● **ASSIGNMENT**: Rewrite all of the transcribed page contents below, changing each "Удаление" to "Штраф" and keeping everything else the same.

[Transcribed page contents]
━━━━━━━━━━━━━━━━━━━━
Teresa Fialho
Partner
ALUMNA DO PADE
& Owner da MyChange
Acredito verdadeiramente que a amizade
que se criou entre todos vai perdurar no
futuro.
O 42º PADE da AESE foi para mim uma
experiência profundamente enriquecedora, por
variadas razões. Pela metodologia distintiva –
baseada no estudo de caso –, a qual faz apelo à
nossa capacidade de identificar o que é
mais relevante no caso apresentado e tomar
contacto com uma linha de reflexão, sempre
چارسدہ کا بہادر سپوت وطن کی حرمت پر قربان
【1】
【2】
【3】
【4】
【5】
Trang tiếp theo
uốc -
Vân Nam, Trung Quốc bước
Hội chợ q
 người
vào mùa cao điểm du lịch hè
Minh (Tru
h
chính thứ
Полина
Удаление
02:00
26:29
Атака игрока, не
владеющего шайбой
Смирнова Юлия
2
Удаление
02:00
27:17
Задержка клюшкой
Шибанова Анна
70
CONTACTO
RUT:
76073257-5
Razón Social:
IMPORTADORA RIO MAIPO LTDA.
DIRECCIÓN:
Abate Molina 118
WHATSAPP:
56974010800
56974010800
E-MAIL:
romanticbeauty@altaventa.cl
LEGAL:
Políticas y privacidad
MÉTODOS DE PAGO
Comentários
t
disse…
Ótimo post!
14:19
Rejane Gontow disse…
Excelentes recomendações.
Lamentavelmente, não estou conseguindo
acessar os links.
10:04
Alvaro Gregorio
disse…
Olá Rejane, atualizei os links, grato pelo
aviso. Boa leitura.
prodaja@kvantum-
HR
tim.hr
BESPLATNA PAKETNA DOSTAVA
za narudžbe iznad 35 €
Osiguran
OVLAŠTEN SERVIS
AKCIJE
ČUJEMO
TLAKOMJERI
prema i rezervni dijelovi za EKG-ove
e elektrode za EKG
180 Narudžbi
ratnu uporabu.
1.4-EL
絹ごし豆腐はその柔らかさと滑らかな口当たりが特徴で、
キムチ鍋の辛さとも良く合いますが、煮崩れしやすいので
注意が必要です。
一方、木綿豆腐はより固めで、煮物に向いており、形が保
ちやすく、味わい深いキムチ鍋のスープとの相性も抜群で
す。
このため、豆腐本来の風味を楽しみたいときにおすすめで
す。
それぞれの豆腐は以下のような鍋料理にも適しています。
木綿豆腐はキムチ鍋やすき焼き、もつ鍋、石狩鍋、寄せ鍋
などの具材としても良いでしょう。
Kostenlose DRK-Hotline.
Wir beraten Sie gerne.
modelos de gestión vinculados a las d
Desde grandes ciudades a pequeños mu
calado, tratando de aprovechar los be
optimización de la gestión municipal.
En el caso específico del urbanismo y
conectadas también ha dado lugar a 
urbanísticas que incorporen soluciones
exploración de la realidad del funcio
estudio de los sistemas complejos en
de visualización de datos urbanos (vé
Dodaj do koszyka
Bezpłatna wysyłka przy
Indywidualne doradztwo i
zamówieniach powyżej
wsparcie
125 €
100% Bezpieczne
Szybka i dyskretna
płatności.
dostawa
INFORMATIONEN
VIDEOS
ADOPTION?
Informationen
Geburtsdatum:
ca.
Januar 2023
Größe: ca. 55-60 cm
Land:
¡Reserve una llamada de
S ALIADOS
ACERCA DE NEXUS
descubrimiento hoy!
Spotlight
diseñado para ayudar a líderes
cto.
━━━━━━━━━━━━━━━━━━━━
● **EXPECTED ANSWER**:
Teresa Fialho
Partner
ALUMNA DO PADE
& Owner da MyChange
Acredito verdadeiramente que a amizade
que se criou entre todos vai perdurar no
futuro.
O 42º PADE da AESE foi para mim uma
experiência profundamente enriquecedora, por
variadas razões. Pela metodologia distintiva –
baseada no estudo de caso –, a qual faz apelo à
nossa capacidade de identificar o que é
mais relevante no caso apresentado e tomar
contacto com uma linha de reflexão, sempre
چارسدہ کا بہادر سپوت وطن کی حرمت پر قربان
【1】
【2】
【3】
【4】
【5】
Trang tiếp theo
uốc -
Vân Nam, Trung Quốc bước
Hội chợ q
 người
vào mùa cao điểm du lịch hè
Minh (Tru
h
chính thứ
Полина
Штраф
02:00
26:29
Атака игрока, не
владеющего шайбой
Смирнова Юлия
2
Штраф
02:00
27:17
Задержка клюшкой
Шибанова Анна
70
CONTACTO
RUT:
76073257-5
Razón Social:
IMPORTADORA RIO MAIPO LTDA.
DIRECCIÓN:
Abate Molina 118
WHATSAPP:
56974010800
56974010800
E-MAIL:
romanticbeauty@altaventa.cl
LEGAL:
Políticas y privacidad
MÉTODOS DE PAGO
Comentários
t
disse…
Ótimo post!
14:19
Rejane Gontow disse…
Excelentes recomendações.
Lamentavelmente, não estou conseguindo
acessar os links.
10:04
Alvaro Gregorio
disse…
Olá Rejane, atualizei os links, grato pelo
aviso. Boa leitura.
prodaja@kvantum-
HR
tim.hr
BESPLATNA PAKETNA DOSTAVA
za narudžbe iznad 35 €
Osiguran
OVLAŠTEN SERVIS
AKCIJE
ČUJEMO
TLAKOMJERI
prema i rezervni dijelovi za EKG-ove
e elektrode za EKG
180 Narudžbi
ratnu uporabu.
1.4-EL
絹ごし豆腐はその柔らかさと滑らかな口当たりが特徴で、
キムチ鍋の辛さとも良く合いますが、煮崩れしやすいので
注意が必要です。
一方、木綿豆腐はより固めで、煮物に向いており、形が保
ちやすく、味わい深いキムチ鍋のスープとの相性も抜群で
す。
このため、豆腐本来の風味を楽しみたいときにおすすめで
す。
それぞれの豆腐は以下のような鍋料理にも適しています。
木綿豆腐はキムチ鍋やすき焼き、もつ鍋、石狩鍋、寄せ鍋
などの具材としても良いでしょう。
Kostenlose DRK-Hotline.
Wir beraten Sie gerne.
modelos de gestión vinculados a las d
Desde grandes ciudades a pequeños mu
calado, tratando de aprovechar los be
optimización de la gestión municipal.
En el caso específico del urbanismo y
conectadas también ha dado lugar a 
urbanísticas que incorporen soluciones
exploración de la realidad del funcio
estudio de los sistemas complejos en
de visualización de datos urbanos (vé
Dodaj do koszyka
Bezpłatna wysyłka przy
Indywidualne doradztwo i
zamówieniach powyżej
wsparcie
125 €
100% Bezpieczne
Szybka i dyskretna
płatności.
dostawa
INFORMATIONEN
VIDEOS
ADOPTION?
Informationen
Geburtsdatum:
ca.
Januar 2023
Größe: ca. 55-60 cm
Land:
¡Reserve una llamada de
S ALIADOS
ACERCA DE NEXUS
descubrimiento hoy!
Spotlight
diseñado para ayudar a líderes
cto.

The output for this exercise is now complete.